A good play in a growing industry
Seth McNew (Take-Two Interactive Software Inc.): The video-game industry has grown substantially over the past few years as the changing business model toward digital downloads and mobile gaming has helped to increase margins and in-game sales that have sent earnings and share prices of the biggest companies higher. Take-Two Interactive isn't nearly as big as some of its rivals, such as Activision Blizzard and Electronic Arts, but when it releases its fiscal Q4 ended March 31 and full-year 2017 earnings in May, it could get a major boost.
Take-Two announced in February that it acquired the privately held mobile-gaming company Social Point for $250 million in cash and stock. The acquisition should help with higher sales and net cash immediately as Social Point's well-performing business makes its way on to Take-Two's financial sheets, and management expects that utilizing Social Point's clear expertise in converting mobile gaming into higher sales will lead to long-term earnings growth. Another recent development is Take-Two's partnership with the NBA to deliver more e-sports content, including an e-sports league that follows the live NBA season and includes player and team interaction -- all starting in the 2018 season.

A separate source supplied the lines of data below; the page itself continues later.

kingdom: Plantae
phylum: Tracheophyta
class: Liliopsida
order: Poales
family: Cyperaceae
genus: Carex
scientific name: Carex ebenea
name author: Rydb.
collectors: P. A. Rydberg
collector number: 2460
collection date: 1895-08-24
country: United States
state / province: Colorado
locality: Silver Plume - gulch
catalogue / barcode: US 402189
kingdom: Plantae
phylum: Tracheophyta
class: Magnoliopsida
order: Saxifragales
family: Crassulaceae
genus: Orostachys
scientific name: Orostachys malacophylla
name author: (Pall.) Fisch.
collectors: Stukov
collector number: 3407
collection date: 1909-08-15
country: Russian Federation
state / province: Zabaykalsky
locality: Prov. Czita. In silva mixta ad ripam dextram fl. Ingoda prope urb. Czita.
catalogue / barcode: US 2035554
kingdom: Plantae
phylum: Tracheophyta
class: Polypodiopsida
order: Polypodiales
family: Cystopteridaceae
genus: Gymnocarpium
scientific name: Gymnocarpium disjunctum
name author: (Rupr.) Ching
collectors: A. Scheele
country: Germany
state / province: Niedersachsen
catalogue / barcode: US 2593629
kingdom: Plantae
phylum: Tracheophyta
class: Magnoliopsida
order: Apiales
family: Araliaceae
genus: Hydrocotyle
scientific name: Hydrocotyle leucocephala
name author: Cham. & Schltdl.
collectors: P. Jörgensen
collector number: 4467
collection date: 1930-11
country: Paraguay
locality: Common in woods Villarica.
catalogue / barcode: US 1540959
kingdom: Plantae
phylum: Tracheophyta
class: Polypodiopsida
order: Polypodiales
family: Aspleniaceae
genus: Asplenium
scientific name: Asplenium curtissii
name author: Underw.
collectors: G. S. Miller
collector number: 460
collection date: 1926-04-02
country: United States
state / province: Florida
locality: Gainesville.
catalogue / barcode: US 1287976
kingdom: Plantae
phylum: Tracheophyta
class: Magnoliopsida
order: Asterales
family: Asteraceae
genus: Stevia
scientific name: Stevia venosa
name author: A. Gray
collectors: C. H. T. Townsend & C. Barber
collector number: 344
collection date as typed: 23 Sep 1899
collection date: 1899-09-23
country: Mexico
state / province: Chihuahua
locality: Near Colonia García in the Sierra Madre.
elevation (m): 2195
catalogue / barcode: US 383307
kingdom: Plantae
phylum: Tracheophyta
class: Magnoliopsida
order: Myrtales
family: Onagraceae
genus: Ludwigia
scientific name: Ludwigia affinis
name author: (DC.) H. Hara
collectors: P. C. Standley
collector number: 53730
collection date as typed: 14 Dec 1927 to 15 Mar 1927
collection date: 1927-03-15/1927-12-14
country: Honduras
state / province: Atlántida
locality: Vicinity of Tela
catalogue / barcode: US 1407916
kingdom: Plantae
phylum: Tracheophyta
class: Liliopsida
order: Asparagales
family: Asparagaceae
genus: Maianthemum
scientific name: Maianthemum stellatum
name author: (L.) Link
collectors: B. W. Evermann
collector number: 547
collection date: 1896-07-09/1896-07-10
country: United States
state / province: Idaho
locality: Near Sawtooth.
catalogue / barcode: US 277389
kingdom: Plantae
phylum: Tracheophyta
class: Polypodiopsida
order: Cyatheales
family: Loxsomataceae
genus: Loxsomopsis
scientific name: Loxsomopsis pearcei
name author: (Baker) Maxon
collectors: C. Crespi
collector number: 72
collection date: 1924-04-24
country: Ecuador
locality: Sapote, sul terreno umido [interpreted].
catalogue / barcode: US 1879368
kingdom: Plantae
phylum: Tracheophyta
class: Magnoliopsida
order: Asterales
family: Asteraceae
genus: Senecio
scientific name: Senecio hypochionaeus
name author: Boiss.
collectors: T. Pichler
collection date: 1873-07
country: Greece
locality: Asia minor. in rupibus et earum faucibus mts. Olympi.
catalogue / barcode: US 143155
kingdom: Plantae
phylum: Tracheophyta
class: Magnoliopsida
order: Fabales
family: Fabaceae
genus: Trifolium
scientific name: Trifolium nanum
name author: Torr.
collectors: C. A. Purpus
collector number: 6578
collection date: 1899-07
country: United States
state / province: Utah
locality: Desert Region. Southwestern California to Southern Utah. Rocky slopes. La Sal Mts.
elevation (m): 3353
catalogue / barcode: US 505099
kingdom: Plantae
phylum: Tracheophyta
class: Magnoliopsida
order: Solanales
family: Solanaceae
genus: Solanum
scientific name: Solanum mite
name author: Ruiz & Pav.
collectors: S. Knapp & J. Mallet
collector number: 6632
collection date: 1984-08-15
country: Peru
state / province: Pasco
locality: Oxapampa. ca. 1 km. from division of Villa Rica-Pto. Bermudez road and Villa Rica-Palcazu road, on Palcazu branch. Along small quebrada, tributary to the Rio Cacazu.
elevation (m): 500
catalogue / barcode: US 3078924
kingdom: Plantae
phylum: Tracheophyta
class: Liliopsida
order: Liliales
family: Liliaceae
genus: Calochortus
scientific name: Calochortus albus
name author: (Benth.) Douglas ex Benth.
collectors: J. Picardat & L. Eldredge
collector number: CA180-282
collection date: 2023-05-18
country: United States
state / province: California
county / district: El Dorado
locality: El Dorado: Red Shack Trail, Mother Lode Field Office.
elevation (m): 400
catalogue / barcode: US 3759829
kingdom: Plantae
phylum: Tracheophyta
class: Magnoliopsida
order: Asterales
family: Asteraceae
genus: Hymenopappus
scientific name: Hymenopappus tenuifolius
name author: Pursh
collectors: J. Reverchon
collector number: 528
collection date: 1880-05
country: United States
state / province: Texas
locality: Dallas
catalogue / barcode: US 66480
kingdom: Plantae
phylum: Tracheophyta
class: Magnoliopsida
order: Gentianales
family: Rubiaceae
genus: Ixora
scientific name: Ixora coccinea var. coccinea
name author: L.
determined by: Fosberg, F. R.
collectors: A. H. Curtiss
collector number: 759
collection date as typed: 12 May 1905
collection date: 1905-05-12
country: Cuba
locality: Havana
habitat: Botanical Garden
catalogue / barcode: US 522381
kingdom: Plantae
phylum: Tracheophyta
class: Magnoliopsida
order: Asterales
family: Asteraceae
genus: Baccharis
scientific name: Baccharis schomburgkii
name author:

Take-Two expects sales growth of as much as 27% for fiscal 2017 year over year, but it could very well beat its own estimates, as it has done multiple times in recent quarters. The stock is likely to get a nice boost in May if sales and earnings show that the Social Point acquisition is showing promising early results and that the company's own operations continue to move higher.
A nearly "hidden" infrastructure growth opportunity
Jason Hall (NV5 Global Inc.): Since the election of Donald Trump as president, investors have flocked to stocks with potential to profit from increased infrastructure spending. And while the market has cooled substantially more recently under the realization that our elected officials can drag their feet even on something that more than 70% of Americans support, NV5 could be a great growth stock to own, no matter what happens with domestic infrastructure spending.
That's because the company, which is led by a talented and tenured executive team, is taking advantage of the opportunity to consolidate a very large industry that's made up of a handful of giants, but mostly much smaller companies. There are more than 140,000 engineering firms in the U.S., and a big part of NV5's growth strategy is acquisition.
There's some risk with this kind of model, but CEO Dickerson Wright and his executive team have a long track record of success in building companies in this industry. With a current market cap below $400 million, NV5 can make a lot of small acquisitions to drive growth that bigger competitors wouldn't even consider. Combined, this makes NV5 a compelling stock to buy.
To put it another way, infrastructure spending remains a wildcard for many construction and engineering companies, equipment makers and raw materials suppliers, but NV5 may not need to see a big boost in government spending to deliver great investor returns. If management can continue executing on a strategy they've proven for years to be very good at, NV5 could turn out to be one of the best growth stocks to own over the next decade.